Authors
Valerio Ricci, Domenico De Berardis, Giovanni Martinotti, Giuseppe Maina
Published in
Journal of psychiatric research. Volume 201. Pages 301-318. Jun 23, 2026. Epub Jun 23, 2026.
Abstract
The "critical window hypothesis" posits that prolonged duration of untreated psychosis (DUP) causes irreversible neurobiological damage during a time-sensitive period, leading to worse long-term outcomes. While widely accepted as justification for early intervention psychiatry, empirical evidence supporting this hypothesis remains contentious. This systematic review evaluates DUP-outcome relationships across symptomatic, functional, cognitive, and neurobiological domains.
Following PRISMA guidelines, we searched five databases through December 2025 for longitudinal studies examining DUP and outcomes at ≥12 months in first-episode psychosis. Study quality was evaluated using Newcastle-Ottawa Scale; findings were synthesized narratively due to substantial heterogeneity.
From 8011 citations, 30 studies encompassing approximately 9800 first-episode psychosis patients were included. Longer DUP consistently associated with worse symptomatic outcomes at 1-2 years (median r = 0.20-0.35), but associations weakened substantially at 5-10 years. Functional outcomes showed modest associations (r = 0.15-0.25), primarily in social domains. Cognitive effects were minimal and inconsistent. Neuroimaging revealed gray matter reductions, though directionality unclear. Critical threshold analyses suggested inflection points at 6-12 months but varied considerably. Major limitations included retrospective DUP assessment, variable definitions, survivor bias, and inadequate confounder control (only 37% controlled premorbid functioning), substantially limiting causal inference.

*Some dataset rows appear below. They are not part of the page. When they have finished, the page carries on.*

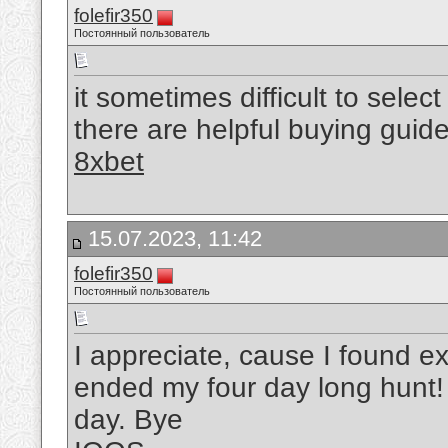
folefir350
Постоянный пользователь
it sometimes difficult to selec
there are helpful buying guide
8xbet
15.07.2023, 11:42
folefir350
Постоянный пользователь
I appreciate, cause I found ex
ended my four day long hunt
day. Bye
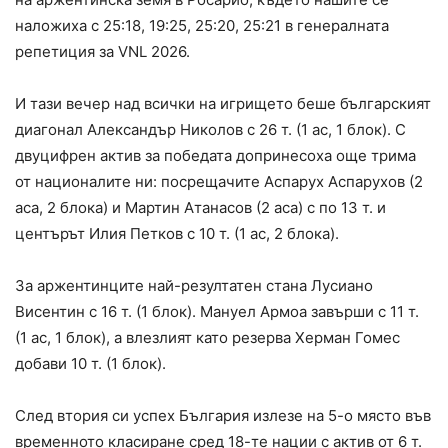
наложиха с 25:18, 19:25, 25:20, 25:21 в генералната
репетиция за VNL 2026.
И тази вечер над всички на игрището беше българският
диагонал Александър Николов с 26 т. (1 ас, 1 блок). С
двуцифрен актив за победата допринесоха още трима
от националите ни: посрещачите Аспарух Аспарухов (2
аса, 2 блока) и Мартин Атанасов (2 аса) с по 13 т. и
центърът Илия Петков с 10 т. (1 ас, 2 блока).
За аржентинците най-резултатен стана Лусиано
Висентин с 16 т. (1 блок). Мануел Армоа завърши с 11 т.
(1 ас, 1 блок), а влезлият като резерва Херман Гомес
добави 10 т. (1 блок).
След втория си успех България излезе на 5-о място във
временното класиране сред 18-те нации с актив от 6 т.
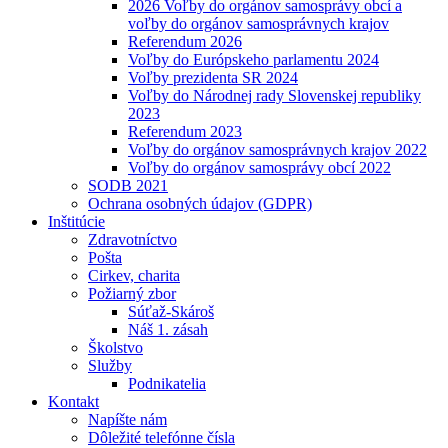
2026 Voľby do orgánov samosprávy obcí a
voľby do orgánov samosprávnych krajov
Referendum 2026
Voľby do Európskeho parlamentu 2024
Voľby prezidenta SR 2024
Voľby do Národnej rady Slovenskej republiky
2023
Referendum 2023
Voľby do orgánov samosprávnych krajov 2022
Voľby do orgánov samosprávy obcí 2022
SODB 2021
Ochrana osobných údajov (GDPR)
Inštitúcie
Zdravotníctvo
Pošta
Cirkev, charita
Požiarný zbor
Súťaž-Skároš
Náš 1. zásah
Školstvo
Služby
Podnikatelia
Kontakt
Napíšte nám
Dôležité telefónne čísla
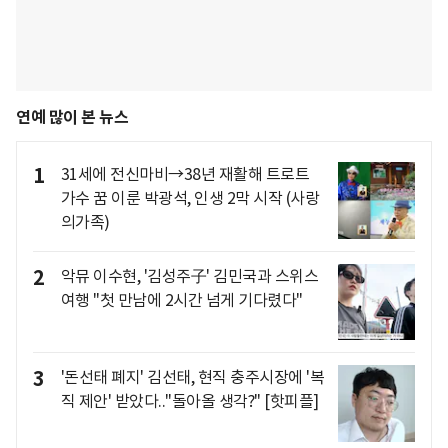
연예 많이 본 뉴스
1
31세에 전신마비→38년 재활해 트로트
가수 꿈 이룬 박광석, 인생 2막 시작 (사랑
의가족)
2
악뮤 이수현, '김성주子' 김민국과 스위스
여행 "첫 만남에 2시간 넘게 기다렸다"
3
'돈선태 폐지' 김선태, 현직 충주시장에 '복
직 제안' 받았다.."돌아올 생각?" [핫피플]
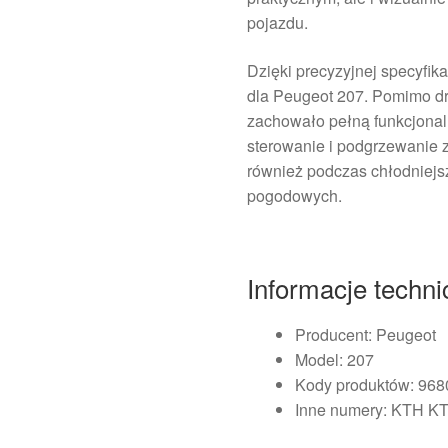
pojazdu.
Dzięki precyzyjnej specyfika
dla Peugeot 207. Pomimo dr
zachowało pełną funkcjonal
sterowanie i podgrzewanie 
również podczas chłodniejs
pogodowych.
Informacje techn
Producent: Peugeot
Model: 207
Kody produktów: 96
Inne numery: KTH KT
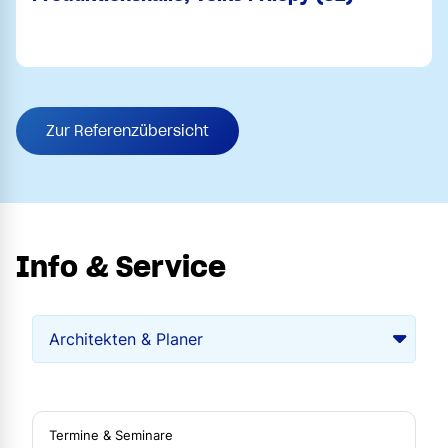
Zur Referenzübersicht
Info & Service
Termine & Seminare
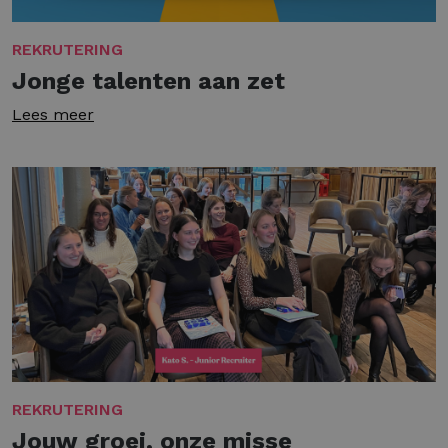
REKRUTERING
Jonge talenten aan zet
Lees meer
REKRUTERING
Jouw groei, onze misse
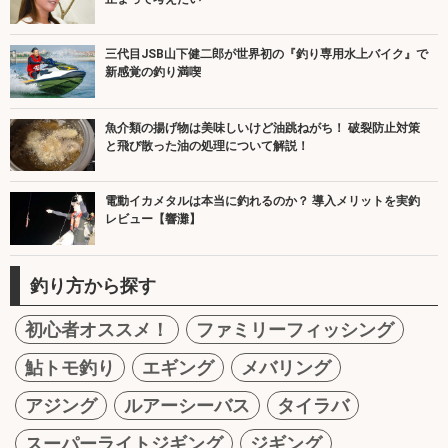
三代目JSB山下健二郎が世界初の『釣り専用水上バイク』で
新感覚の釣り満喫
魚介類の揚げ物は美味しいけど油跳ねがち！ 破裂防止対策
と飛び散った油の処理について解説！
電動イカメタルは本当に釣れるのか？ 導入メリットを実釣
レビュー【響灘】
釣り方から探す
初心者オススメ！
ファミリーフィッシング
鮎トモ釣り
エギング
メバリング
アジング
ルアーシーバス
タイラバ
スーパーライトジギング
ジギング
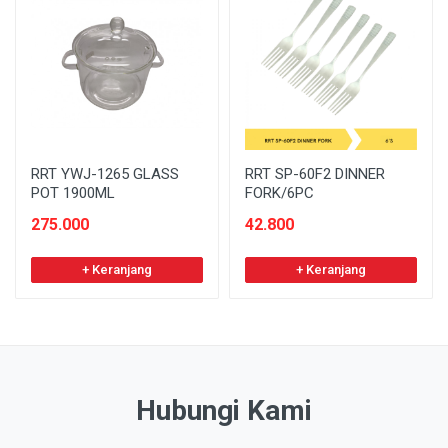
RRT YWJ-1265 GLASS
RRT SP-60F2 DINNER
POT 1900ML
FORK/6PC
275.000
42.800
+ Keranjang
+ Keranjang
Hubungi Kami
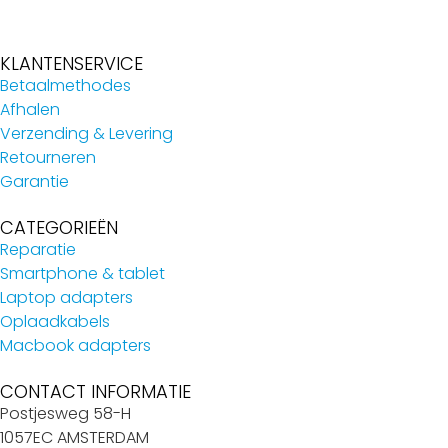
KLANTENSERVICE
Betaalmethodes
Afhalen
Verzending & Levering
Retourneren
Garantie
CATEGORIEËN
Reparatie
Smartphone & tablet
Laptop adapters
Oplaadkabels
Macbook adapters
CONTACT INFORMATIE
Postjesweg 58-H
1057EC AMSTERDAM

While DUP shows consistent short-term associations, evidence for irreversible damage through critical window mechanisms remains inconclusive. Temporal attenuation suggests DUP may reflect illness severity and premorbid vulnerability rather than neurotoxicity. The field requires prospective studies with standardized measurement, adequate confounder control, and extended follow-up. Early intervention remains clinically justified through humanitarian principles, even if the critical window hypothesis lacks robust empirical support.
PMID:
42365845
Bibliographic data and abstract were imported from PubMed on 29 Jun 2026.